(Collected data entries)
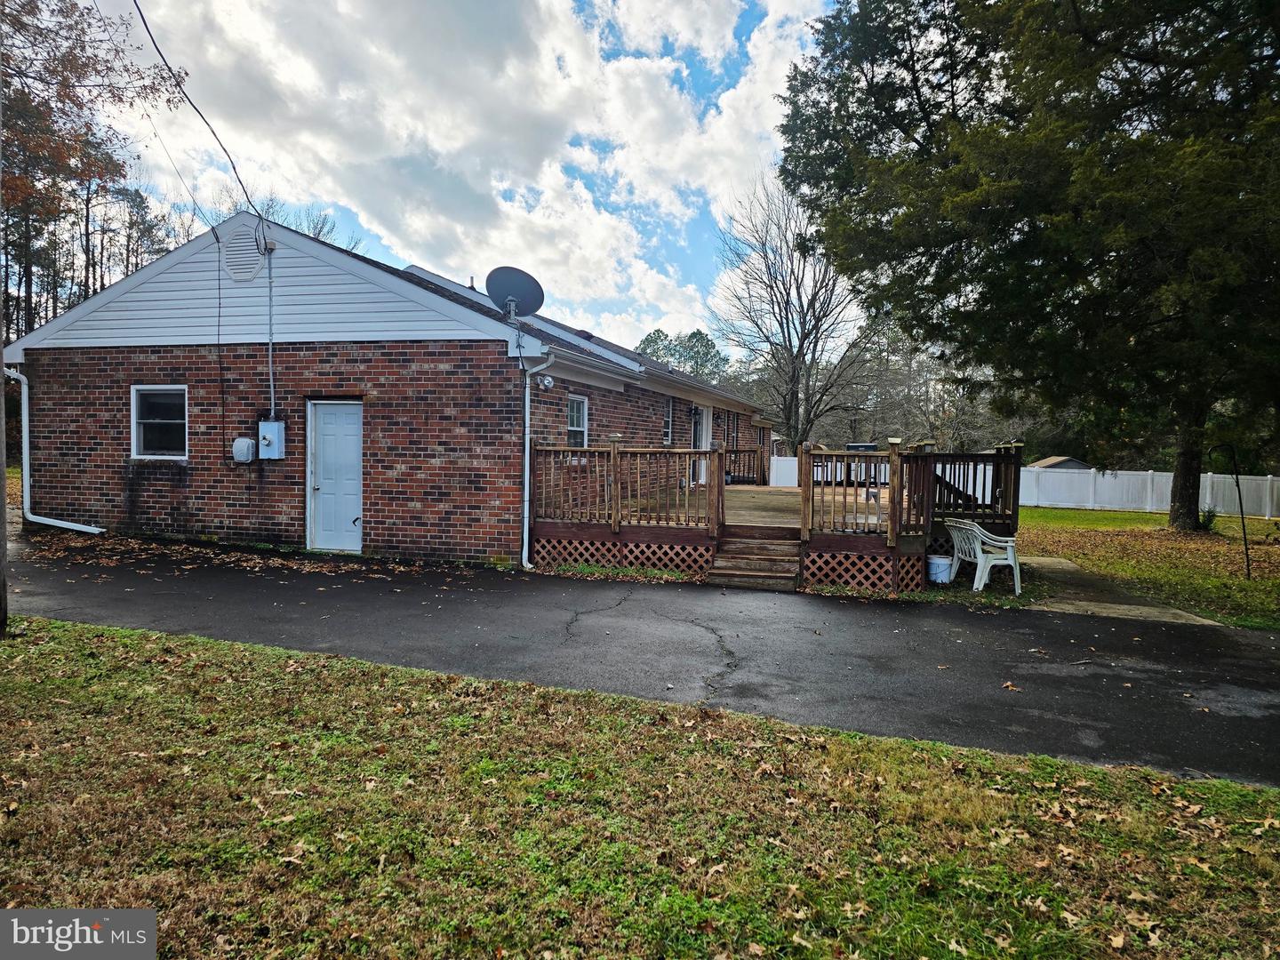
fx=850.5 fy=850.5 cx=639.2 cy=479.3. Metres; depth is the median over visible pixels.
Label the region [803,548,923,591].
lattice panel
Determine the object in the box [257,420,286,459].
electric meter box
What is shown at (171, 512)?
brick house
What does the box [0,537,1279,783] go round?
driveway
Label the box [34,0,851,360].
sky
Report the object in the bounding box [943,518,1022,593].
plastic chair
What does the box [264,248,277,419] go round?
conduit pipe
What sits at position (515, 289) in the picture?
satellite dish
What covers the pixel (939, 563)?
bucket
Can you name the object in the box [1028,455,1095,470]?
shed
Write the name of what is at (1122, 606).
concrete walkway
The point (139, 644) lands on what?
lawn
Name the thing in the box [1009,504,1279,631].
lawn
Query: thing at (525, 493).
downspout
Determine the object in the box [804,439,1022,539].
deck railing
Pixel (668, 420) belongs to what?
window
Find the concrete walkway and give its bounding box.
[1010,554,1226,625]
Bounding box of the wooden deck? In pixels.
[523,439,1020,590]
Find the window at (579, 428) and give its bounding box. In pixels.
[566,393,589,447]
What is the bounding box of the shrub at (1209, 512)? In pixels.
[1198,504,1219,531]
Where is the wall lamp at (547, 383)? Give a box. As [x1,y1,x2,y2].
[537,373,554,391]
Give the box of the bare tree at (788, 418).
[709,170,875,452]
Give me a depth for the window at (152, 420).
11.82 m
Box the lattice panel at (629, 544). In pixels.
[530,536,715,574]
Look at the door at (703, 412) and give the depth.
18.33 m
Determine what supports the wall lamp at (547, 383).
attached to the brick house
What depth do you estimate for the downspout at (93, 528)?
12.74 m
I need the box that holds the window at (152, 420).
[130,384,188,459]
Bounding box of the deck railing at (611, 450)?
[529,440,724,532]
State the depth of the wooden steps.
10.23 m
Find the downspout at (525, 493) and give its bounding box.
[521,349,558,568]
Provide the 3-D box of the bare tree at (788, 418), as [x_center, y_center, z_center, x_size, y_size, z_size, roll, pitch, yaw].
[6.948,-6.530,37.710,8.486,14.495,8.323,-2,3,-43]
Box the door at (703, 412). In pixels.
[690,403,711,483]
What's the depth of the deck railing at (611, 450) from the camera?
11.19 m
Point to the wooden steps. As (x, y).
(722, 560)
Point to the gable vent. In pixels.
(239, 264)
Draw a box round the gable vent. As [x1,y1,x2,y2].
[221,225,264,281]
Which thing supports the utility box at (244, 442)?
attached to the brick house
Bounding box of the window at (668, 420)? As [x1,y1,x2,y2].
[662,397,673,445]
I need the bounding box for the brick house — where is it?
[7,208,771,567]
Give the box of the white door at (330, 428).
[307,398,362,551]
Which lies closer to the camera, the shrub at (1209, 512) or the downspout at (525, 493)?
the downspout at (525, 493)
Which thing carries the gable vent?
attached to the brick house
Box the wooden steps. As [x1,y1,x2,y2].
[705,528,800,591]
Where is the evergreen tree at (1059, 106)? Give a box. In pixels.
[777,0,1279,531]
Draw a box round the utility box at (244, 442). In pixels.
[232,436,255,463]
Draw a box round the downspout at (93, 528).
[2,363,108,533]
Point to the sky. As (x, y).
(422, 245)
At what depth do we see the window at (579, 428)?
13.10 m
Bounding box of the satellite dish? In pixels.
[484,265,544,320]
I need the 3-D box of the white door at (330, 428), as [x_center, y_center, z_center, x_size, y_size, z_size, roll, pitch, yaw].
[-4.005,0.052,11.291,0.997,1.983,0.171,2,3,18]
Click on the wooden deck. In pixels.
(857, 504)
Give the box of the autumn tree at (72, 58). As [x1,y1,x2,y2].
[0,0,189,339]
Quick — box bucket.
[925,553,952,583]
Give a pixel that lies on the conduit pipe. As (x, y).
(271, 383)
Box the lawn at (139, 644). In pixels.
[0,616,1279,959]
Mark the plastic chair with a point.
(1005, 544)
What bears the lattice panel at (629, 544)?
attached to the wooden deck
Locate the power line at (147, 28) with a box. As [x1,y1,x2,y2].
[128,0,268,228]
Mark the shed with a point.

TASK GOAL: Retype each record exactly as it stands, but do not include the pictures.

EXERCISE RESPONSE:
fx=850.5 fy=850.5 cx=639.2 cy=479.3. Metres; depth is the median over visible pixels.
Label the region [803,548,923,591].
lattice panel
Determine the object in the box [257,420,286,459].
electric meter box
What is shown at (171, 512)?
brick house
What does the box [0,537,1279,783] go round?
driveway
Label the box [34,0,851,360].
sky
Report the object in the bounding box [943,518,1022,593].
plastic chair
What does the box [264,248,277,419] go round?
conduit pipe
What sits at position (515, 289) in the picture?
satellite dish
What covers the pixel (939, 563)?
bucket
Can you name the object in the box [1028,455,1095,470]?
shed
Write the name of what is at (1122, 606).
concrete walkway
The point (139, 644) lands on what?
lawn
Name the thing in the box [1009,504,1279,631].
lawn
Query: thing at (525, 493).
downspout
Determine the object in the box [804,439,1022,539].
deck railing
Pixel (668, 420) belongs to what?
window
Find the concrete walkway and give its bounding box.
[1010,554,1226,625]
Bounding box of the wooden deck? In pixels.
[523,439,1020,590]
Find the window at (579, 428) and give its bounding box. In pixels.
[566,393,589,447]
What is the bounding box of the shrub at (1209, 512)? In pixels.
[1198,504,1219,531]
Where is the wall lamp at (547, 383)? Give a box. As [x1,y1,x2,y2].
[537,373,554,391]
Give the box of the bare tree at (788, 418).
[709,170,875,452]
Give me a depth for the window at (152, 420).
11.82 m
Box the lattice panel at (629, 544). In pixels.
[530,536,715,574]
Look at the door at (703, 412) and give the depth.
18.33 m
Determine what supports the wall lamp at (547, 383).
attached to the brick house
What depth do you estimate for the downspout at (93, 528)?
12.74 m
I need the box that holds the window at (152, 420).
[130,384,188,459]
Bounding box of the deck railing at (611, 450)?
[529,440,724,532]
State the depth of the wooden steps.
10.23 m
Find the downspout at (525, 493) and give its bounding box.
[521,349,558,568]
Provide the 3-D box of the bare tree at (788, 418), as [x_center, y_center, z_center, x_size, y_size, z_size, roll, pitch, yaw].
[6.948,-6.530,37.710,8.486,14.495,8.323,-2,3,-43]
Box the door at (703, 412). In pixels.
[690,403,711,483]
What's the depth of the deck railing at (611, 450) from the camera?
11.19 m
Point to the wooden steps. As (x, y).
(722, 560)
Point to the gable vent. In pixels.
(239, 264)
Draw a box round the gable vent. As [x1,y1,x2,y2].
[221,225,264,281]
Which thing supports the utility box at (244, 442)?
attached to the brick house
Bounding box of the window at (668, 420)? As [x1,y1,x2,y2].
[662,397,673,445]
I need the bounding box for the brick house — where is it?
[7,208,771,567]
Give the box of the white door at (330, 428).
[307,398,362,551]
Which lies closer to the camera, the shrub at (1209, 512) or the downspout at (525, 493)?
the downspout at (525, 493)
Which thing carries the gable vent?
attached to the brick house
Box the wooden steps. As [x1,y1,x2,y2].
[705,528,800,591]
Where is the evergreen tree at (1059, 106)? Give a box. In pixels.
[777,0,1279,531]
Draw a box round the utility box at (244, 442). In pixels.
[232,436,255,463]
Draw a box round the downspout at (93, 528).
[2,363,108,533]
Point to the sky. As (x, y).
(422, 245)
At what depth do we see the window at (579, 428)?
13.10 m
Bounding box of the satellite dish? In pixels.
[484,265,544,320]
I need the 3-D box of the white door at (330, 428), as [x_center, y_center, z_center, x_size, y_size, z_size, roll, pitch, yaw].
[-4.005,0.052,11.291,0.997,1.983,0.171,2,3,18]
Click on the wooden deck. In pixels.
(857, 504)
Give the box of the autumn tree at (72, 58). As [x1,y1,x2,y2].
[0,0,189,339]
Quick — box bucket.
[925,553,952,583]
Give a pixel that lies on the conduit pipe. As (x, y).
(271, 383)
Box the lawn at (139, 644). In pixels.
[0,616,1279,959]
Mark the plastic chair with a point.
(1005, 544)
What bears the lattice panel at (629, 544)?
attached to the wooden deck
Locate the power line at (147, 28) with a box. As [x1,y1,x2,y2].
[128,0,268,228]
Mark the shed with a point.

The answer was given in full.